*** Opening of DATA PROVIDED ***

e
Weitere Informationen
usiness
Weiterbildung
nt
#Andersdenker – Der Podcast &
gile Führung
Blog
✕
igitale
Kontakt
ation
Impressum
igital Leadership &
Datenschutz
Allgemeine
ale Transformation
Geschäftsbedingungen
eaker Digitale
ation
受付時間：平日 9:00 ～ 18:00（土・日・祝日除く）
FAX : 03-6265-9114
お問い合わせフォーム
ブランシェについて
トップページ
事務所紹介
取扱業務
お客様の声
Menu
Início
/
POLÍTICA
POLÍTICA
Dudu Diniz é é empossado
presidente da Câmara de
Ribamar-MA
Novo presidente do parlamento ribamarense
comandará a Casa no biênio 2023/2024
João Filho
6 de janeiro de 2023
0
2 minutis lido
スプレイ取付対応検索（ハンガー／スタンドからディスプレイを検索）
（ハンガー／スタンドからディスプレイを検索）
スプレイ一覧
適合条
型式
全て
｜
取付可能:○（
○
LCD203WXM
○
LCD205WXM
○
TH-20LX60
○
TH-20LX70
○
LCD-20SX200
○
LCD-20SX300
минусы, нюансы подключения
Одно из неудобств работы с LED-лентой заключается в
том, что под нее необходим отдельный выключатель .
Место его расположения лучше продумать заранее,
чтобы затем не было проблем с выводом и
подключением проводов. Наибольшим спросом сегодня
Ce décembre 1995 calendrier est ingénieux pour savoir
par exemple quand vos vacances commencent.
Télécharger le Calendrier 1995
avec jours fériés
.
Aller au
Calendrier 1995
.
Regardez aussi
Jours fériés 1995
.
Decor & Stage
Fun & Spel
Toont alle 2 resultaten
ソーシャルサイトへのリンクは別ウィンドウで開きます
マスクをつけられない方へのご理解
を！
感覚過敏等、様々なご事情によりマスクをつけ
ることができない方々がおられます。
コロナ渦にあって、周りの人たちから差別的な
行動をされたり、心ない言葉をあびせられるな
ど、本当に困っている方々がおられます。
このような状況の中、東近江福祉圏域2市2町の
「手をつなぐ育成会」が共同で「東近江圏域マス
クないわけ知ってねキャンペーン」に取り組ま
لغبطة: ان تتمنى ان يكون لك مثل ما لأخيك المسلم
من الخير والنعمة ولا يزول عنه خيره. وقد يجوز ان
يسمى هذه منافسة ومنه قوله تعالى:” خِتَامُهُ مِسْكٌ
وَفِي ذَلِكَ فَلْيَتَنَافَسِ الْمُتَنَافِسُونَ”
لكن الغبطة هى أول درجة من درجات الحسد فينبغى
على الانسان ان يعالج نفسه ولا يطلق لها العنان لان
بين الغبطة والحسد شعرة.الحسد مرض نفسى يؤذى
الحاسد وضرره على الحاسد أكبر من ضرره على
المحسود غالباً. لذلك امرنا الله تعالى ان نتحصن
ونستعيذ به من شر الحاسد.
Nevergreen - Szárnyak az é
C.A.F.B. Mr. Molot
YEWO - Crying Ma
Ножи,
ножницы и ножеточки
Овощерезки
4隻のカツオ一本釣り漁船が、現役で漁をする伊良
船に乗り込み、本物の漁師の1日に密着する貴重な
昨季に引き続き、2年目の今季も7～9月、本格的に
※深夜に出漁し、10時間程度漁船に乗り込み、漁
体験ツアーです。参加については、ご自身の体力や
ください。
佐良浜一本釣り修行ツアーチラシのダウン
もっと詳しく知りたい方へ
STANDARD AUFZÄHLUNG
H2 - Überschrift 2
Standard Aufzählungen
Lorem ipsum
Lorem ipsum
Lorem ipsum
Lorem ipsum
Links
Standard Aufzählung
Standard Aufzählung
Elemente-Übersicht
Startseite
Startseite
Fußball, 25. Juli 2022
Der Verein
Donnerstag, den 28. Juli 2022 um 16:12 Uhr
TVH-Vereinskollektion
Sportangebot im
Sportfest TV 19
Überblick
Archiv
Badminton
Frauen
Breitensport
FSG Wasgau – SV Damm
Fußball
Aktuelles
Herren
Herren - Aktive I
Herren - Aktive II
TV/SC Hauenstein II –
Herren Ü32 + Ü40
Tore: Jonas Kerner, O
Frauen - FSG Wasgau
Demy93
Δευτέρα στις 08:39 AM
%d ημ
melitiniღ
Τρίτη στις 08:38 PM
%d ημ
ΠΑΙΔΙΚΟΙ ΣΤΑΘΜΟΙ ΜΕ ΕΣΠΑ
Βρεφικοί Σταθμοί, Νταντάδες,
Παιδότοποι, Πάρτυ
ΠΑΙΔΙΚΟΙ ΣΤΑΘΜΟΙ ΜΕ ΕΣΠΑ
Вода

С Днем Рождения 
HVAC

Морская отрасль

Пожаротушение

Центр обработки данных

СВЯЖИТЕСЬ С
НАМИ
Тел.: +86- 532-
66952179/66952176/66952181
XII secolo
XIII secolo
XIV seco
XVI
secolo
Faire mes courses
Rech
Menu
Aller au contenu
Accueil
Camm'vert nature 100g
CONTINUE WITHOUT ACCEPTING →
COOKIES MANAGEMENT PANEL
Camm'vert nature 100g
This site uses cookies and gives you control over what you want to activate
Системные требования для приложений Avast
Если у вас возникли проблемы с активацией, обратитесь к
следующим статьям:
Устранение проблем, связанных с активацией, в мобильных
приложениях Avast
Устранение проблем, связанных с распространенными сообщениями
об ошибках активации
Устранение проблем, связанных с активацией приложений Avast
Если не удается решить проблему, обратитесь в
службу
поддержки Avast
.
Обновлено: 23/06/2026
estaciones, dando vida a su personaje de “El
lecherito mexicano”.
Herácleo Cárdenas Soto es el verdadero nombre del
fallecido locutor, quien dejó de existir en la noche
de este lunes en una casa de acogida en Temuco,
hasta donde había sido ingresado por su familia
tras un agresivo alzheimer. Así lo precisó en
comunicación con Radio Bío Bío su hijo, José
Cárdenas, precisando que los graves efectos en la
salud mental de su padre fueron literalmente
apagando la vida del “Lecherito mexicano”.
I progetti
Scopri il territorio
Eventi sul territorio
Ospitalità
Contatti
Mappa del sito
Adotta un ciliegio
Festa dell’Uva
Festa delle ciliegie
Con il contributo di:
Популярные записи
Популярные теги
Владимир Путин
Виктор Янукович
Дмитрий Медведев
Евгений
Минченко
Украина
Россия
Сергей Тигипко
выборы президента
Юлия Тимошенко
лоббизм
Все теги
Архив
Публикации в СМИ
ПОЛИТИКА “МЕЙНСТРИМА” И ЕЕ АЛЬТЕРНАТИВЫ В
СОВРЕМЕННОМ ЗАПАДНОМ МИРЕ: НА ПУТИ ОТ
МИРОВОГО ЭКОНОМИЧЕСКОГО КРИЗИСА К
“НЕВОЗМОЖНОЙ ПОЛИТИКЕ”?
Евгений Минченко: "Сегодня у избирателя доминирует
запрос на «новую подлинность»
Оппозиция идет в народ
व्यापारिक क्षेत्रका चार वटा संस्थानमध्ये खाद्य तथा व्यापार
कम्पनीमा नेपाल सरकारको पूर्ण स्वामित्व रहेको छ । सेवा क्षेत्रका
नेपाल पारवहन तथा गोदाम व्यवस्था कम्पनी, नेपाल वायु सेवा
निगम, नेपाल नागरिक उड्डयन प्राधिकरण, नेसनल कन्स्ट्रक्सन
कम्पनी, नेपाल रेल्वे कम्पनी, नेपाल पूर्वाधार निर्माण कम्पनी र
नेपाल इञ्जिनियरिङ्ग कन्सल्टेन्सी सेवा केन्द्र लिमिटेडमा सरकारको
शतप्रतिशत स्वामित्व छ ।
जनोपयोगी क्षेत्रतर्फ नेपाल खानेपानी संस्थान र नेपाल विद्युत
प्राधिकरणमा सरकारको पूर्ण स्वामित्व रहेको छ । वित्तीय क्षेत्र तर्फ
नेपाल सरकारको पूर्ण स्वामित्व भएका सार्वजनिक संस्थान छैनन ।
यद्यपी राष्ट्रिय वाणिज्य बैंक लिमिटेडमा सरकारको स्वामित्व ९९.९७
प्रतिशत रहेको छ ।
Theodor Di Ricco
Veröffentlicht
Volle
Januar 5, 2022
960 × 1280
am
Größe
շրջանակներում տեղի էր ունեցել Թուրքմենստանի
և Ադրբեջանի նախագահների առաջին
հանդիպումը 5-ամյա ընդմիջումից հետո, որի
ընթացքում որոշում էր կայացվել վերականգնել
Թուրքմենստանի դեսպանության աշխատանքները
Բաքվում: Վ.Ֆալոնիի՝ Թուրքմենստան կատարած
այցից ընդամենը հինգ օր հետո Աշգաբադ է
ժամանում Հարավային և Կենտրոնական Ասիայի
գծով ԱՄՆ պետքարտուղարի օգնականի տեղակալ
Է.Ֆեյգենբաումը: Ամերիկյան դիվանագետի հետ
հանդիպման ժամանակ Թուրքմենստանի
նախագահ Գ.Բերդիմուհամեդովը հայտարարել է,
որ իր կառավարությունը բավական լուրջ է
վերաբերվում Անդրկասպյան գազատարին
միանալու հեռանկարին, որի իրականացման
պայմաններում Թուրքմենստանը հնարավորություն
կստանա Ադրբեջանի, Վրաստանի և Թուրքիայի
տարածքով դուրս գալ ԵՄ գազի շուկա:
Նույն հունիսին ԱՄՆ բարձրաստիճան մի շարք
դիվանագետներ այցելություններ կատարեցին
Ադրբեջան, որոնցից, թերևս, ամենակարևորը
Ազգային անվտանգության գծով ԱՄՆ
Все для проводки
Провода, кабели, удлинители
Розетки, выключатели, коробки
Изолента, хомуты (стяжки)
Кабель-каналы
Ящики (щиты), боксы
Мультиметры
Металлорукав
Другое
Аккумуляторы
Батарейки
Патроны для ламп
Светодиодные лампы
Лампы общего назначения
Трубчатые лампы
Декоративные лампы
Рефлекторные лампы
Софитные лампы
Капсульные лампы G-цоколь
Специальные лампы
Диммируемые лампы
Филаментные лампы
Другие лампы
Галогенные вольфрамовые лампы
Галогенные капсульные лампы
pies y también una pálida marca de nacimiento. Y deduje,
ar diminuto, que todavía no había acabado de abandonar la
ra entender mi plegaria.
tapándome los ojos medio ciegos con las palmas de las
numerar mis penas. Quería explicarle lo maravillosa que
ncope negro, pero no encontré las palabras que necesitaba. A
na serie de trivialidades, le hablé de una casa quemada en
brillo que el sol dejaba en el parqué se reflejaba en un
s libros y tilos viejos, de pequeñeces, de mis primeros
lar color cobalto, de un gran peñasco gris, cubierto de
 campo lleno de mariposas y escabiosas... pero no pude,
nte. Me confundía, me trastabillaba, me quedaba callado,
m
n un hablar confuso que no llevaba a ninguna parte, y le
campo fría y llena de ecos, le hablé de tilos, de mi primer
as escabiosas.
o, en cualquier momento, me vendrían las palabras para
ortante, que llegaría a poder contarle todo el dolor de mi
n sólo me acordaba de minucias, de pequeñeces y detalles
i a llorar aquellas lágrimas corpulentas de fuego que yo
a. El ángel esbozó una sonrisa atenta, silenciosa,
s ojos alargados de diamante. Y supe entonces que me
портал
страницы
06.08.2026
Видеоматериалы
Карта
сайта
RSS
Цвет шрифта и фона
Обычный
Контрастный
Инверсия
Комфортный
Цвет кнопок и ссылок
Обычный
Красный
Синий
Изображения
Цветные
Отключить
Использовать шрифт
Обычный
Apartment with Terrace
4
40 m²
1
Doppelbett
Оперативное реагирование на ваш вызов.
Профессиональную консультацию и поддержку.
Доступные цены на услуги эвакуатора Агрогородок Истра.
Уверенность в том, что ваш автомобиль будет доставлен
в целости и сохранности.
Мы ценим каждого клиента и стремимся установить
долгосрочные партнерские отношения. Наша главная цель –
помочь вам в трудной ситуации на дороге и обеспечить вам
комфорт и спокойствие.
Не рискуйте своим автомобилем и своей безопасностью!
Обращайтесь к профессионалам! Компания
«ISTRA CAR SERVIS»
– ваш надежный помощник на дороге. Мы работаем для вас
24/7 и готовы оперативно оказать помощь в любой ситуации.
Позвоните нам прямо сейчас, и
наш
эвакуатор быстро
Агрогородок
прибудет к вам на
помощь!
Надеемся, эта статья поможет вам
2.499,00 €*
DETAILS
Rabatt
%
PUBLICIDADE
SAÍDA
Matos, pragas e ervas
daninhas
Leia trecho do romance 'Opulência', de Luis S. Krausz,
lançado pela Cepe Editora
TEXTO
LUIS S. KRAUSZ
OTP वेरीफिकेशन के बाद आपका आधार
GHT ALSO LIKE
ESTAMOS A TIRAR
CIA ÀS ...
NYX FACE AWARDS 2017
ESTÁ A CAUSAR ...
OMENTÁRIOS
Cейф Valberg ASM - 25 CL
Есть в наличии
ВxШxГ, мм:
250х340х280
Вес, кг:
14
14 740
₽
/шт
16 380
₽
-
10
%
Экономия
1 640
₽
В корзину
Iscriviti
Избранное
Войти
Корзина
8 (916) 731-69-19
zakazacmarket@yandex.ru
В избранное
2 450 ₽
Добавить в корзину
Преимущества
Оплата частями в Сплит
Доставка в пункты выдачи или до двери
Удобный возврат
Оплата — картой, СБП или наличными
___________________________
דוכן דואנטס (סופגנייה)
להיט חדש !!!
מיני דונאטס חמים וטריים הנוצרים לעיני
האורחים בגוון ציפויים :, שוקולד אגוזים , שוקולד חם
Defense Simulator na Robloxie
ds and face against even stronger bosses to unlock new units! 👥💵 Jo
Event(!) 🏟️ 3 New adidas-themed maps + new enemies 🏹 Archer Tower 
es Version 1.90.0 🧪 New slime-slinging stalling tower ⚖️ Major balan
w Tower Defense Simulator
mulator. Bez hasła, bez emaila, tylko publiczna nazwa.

*** Close of DATA PROVIDED ***

* _DIRECTIVE_
When you reach the line holding "निगम, नेपाल नागरिक" in the records above, begin reproducing exactly, stop after the line holding "यद्यपी राष्ट्रिय वाणिज्य", and output nothing else.

* _REPLY TO THE EXERCISE_
निगम, नेपाल नागरिक उड्डयन प्राधिकरण, नेसनल कन्स्ट्रक्सन
कम्पनी, नेपाल रेल्वे कम्पनी, नेपाल पूर्वाधार निर्माण कम्पनी र
नेपाल इञ्जिनियरिङ्ग कन्सल्टेन्सी सेवा केन्द्र लिमिटेडमा सरकारको
शतप्रतिशत स्वामित्व छ ।
जनोपयोगी क्षेत्रतर्फ नेपाल खानेपानी संस्थान र नेपाल विद्युत
प्राधिकरणमा सरकारको पूर्ण स्वामित्व रहेको छ । वित्तीय क्षेत्र तर्फ
नेपाल सरकारको पूर्ण स्वामित्व भएका सार्वजनिक संस्थान छैनन ।
यद्यपी राष्ट्रिय वाणिज्य बैंक लिमिटेडमा सरकारको स्वामित्व ९९.९७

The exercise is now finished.